_ACTION ITEM_
Take from the listing each line that has the string "white".

_TASK INPUTS_
================
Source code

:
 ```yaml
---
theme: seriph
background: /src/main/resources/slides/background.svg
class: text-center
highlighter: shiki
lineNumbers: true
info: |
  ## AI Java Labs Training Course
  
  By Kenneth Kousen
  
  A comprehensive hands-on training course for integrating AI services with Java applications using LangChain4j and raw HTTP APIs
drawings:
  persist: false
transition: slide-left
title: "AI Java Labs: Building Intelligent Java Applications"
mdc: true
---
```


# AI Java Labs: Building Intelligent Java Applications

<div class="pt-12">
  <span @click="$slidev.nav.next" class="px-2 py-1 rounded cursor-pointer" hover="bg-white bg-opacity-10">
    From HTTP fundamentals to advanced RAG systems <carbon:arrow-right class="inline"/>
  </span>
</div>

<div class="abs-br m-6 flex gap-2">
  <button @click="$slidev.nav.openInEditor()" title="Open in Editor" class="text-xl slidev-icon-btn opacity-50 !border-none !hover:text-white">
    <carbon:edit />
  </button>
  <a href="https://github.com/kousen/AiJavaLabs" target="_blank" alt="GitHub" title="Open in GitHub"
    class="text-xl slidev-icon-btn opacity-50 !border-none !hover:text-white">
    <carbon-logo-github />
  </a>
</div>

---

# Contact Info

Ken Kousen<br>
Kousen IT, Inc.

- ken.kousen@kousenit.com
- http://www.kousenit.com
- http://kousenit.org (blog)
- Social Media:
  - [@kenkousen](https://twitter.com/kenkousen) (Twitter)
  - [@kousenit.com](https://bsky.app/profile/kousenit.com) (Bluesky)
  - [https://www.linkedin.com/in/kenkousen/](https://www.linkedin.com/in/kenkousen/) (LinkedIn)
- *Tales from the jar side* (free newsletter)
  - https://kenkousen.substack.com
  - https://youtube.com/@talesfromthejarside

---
================
_TASK OUTPUT_
  <span @click="$slidev.nav.next" class="px-2 py-1 rounded cursor-pointer" hover="bg-white bg-opacity-10">
  <button @click="$slidev.nav.openInEditor()" title="Open in Editor" class="text-xl slidev-icon-btn opacity-50 !border-none !hover:text-white">
    class="text-xl slidev-icon-btn opacity-50 !border-none !hover:text-white">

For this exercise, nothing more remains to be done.